The Mortgage Bankers Association said its seasonally adjusted composite index of mortgage applications for the week ending December 20 fell 6.3% from December 13. Purchase volume fell 4%. Refinancing applications decreased 8%.
Industrial production at the nation’s factories, mines and utilities surpassed its pre-recession peak of December 2007, rising 1.1% in November after a 0.1% increase in October. Compared to November 2012, industrial production has increased 3.2%. Capacity utilization rose to 79% in November from 78.2% in October.
The Reuters/University of Michigan consumer sentiment index for December’s final reading rose to 82.5 from November’s final reading of 75.1. It was the best reading since July. The current conditions component jumped from 88 to 98.6. The expectations component rose from 66.8 to 72.1.
The index of leading economic indicators — designed to forecast economic activity in the next three to six months — rose 0.8% in November, following a 0.1% increase in October.
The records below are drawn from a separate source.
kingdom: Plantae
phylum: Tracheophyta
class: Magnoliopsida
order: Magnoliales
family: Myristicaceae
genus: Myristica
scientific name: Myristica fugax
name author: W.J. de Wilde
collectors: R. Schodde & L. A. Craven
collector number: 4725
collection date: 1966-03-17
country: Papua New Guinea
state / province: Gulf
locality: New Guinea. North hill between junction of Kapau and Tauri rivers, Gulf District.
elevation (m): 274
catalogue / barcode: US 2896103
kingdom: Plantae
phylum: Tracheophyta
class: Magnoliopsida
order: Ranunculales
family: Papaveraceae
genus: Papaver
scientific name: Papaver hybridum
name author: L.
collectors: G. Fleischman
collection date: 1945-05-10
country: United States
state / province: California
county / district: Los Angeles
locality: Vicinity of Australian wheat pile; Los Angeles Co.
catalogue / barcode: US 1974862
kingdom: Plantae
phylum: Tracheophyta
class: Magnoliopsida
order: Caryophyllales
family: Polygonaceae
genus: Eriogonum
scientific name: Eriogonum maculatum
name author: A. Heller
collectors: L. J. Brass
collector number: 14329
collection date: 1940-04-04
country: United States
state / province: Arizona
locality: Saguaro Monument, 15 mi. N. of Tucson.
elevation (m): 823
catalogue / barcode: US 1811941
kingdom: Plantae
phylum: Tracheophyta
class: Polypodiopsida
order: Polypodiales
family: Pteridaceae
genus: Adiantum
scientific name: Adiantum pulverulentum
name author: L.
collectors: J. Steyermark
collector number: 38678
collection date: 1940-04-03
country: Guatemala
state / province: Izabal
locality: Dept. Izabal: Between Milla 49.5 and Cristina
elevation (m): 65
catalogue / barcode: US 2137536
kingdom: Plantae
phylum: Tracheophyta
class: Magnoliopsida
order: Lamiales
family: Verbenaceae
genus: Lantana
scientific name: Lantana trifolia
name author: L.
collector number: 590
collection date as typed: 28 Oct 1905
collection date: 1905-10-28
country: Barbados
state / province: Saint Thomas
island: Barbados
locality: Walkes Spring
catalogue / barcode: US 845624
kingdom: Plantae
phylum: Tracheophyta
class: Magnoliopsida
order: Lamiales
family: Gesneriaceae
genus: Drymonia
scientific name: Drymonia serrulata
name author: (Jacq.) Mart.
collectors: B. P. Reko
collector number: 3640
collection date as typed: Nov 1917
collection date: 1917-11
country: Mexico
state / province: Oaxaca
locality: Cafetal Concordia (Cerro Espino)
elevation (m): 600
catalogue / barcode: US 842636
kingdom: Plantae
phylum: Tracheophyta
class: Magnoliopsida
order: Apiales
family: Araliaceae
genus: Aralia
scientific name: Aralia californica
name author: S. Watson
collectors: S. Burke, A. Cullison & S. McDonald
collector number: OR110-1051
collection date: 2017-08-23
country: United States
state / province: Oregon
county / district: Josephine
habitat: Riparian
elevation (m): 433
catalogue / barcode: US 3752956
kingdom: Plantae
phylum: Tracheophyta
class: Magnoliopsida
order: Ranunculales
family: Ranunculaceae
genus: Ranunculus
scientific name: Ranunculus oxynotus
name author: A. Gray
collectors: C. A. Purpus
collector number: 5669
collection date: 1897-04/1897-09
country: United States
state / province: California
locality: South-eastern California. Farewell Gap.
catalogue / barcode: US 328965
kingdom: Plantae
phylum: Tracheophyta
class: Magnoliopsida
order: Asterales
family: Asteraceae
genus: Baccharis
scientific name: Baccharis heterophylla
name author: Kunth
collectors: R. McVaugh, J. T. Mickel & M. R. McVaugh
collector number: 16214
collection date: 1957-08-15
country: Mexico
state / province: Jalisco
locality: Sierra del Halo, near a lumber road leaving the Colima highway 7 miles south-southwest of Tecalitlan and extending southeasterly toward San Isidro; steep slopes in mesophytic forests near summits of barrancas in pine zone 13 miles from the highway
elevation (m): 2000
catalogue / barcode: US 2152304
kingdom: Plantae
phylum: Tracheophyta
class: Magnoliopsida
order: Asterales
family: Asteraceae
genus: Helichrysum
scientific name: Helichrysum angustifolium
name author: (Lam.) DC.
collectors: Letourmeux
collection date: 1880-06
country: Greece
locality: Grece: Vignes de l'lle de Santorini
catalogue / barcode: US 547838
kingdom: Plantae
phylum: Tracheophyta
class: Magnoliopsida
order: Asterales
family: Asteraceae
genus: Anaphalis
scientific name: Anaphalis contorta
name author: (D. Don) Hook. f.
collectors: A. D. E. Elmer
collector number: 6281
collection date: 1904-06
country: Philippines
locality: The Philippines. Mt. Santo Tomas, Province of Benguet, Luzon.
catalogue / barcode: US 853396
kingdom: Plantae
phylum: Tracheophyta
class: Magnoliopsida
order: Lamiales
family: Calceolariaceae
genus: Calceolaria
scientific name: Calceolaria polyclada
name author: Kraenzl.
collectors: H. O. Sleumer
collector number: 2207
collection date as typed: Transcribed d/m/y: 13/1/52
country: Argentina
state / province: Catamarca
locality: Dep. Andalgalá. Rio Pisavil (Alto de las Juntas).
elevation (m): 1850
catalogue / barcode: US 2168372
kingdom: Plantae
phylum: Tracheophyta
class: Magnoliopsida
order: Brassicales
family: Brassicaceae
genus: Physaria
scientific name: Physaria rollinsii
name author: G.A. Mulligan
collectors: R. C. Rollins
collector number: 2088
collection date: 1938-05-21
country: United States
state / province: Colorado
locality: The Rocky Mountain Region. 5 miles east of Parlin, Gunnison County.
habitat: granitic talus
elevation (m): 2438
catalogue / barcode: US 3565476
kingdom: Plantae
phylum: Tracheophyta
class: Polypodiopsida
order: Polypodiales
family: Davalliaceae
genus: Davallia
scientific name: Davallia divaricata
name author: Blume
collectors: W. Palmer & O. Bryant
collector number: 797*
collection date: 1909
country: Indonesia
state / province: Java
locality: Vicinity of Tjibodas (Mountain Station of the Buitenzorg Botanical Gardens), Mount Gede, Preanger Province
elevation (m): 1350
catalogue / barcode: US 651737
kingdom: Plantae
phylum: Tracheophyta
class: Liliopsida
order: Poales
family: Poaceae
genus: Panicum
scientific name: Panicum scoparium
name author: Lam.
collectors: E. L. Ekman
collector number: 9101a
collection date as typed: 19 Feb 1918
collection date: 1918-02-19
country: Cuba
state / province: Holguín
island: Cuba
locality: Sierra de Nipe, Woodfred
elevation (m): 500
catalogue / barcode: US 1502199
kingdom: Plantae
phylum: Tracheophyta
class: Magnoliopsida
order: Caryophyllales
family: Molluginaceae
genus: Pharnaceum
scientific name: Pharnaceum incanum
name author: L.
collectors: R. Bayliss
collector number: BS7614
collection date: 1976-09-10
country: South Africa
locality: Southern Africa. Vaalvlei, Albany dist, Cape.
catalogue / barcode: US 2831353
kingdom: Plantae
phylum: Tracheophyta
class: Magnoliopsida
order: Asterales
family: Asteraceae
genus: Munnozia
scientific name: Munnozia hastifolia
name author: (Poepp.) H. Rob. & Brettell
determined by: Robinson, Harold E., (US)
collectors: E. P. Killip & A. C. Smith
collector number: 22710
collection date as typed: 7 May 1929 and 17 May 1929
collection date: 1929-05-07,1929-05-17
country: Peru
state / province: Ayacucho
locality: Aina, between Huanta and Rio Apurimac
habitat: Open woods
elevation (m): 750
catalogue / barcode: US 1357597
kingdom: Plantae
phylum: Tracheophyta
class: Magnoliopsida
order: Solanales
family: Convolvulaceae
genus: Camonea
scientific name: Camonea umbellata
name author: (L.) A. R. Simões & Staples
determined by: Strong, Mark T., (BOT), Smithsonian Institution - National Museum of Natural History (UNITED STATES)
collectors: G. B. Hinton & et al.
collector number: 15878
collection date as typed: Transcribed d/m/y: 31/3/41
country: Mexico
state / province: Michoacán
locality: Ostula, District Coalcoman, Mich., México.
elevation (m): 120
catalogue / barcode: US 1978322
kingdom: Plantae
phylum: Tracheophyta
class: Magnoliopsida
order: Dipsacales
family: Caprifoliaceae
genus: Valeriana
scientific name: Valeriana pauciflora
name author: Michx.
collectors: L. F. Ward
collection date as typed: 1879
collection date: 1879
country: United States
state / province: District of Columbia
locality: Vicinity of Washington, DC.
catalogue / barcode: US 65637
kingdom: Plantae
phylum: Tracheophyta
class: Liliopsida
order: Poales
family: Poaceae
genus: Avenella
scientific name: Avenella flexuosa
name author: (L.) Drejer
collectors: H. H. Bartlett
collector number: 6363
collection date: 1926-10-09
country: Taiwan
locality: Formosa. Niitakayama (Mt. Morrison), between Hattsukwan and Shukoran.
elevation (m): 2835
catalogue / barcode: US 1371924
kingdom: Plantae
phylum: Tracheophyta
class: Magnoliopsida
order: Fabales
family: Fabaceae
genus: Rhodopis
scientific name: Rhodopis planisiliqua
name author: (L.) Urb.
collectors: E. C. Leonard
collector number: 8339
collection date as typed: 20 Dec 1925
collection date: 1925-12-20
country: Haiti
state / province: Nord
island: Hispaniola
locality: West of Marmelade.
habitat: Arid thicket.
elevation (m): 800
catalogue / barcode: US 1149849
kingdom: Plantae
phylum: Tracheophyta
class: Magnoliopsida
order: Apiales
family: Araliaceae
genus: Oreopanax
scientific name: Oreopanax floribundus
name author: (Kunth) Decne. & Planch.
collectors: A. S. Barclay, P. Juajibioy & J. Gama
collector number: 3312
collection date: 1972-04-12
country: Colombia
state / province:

Orders for durable goods — items expected to last three or more years — increased $8.2 billion, or 3.5%, to $241.6 billion in November. This follows a 0.7% decrease in October. Excluding volatile transportation-related goods, November orders posted a monthly increase of 1.2%.
Initial claims for unemployment benefits for the week ending December 21 fell by 42,000 to 338,000. Continuing claims for the week ending December 14 rose by 46,000 to 2.923 million. The less volatile four-week average of claims for unemployment benefits was 348,000.
Upcoming on the economic calendar are reports on pending home sales on December 30, the housing price index on December 31 and construction spending on January 2.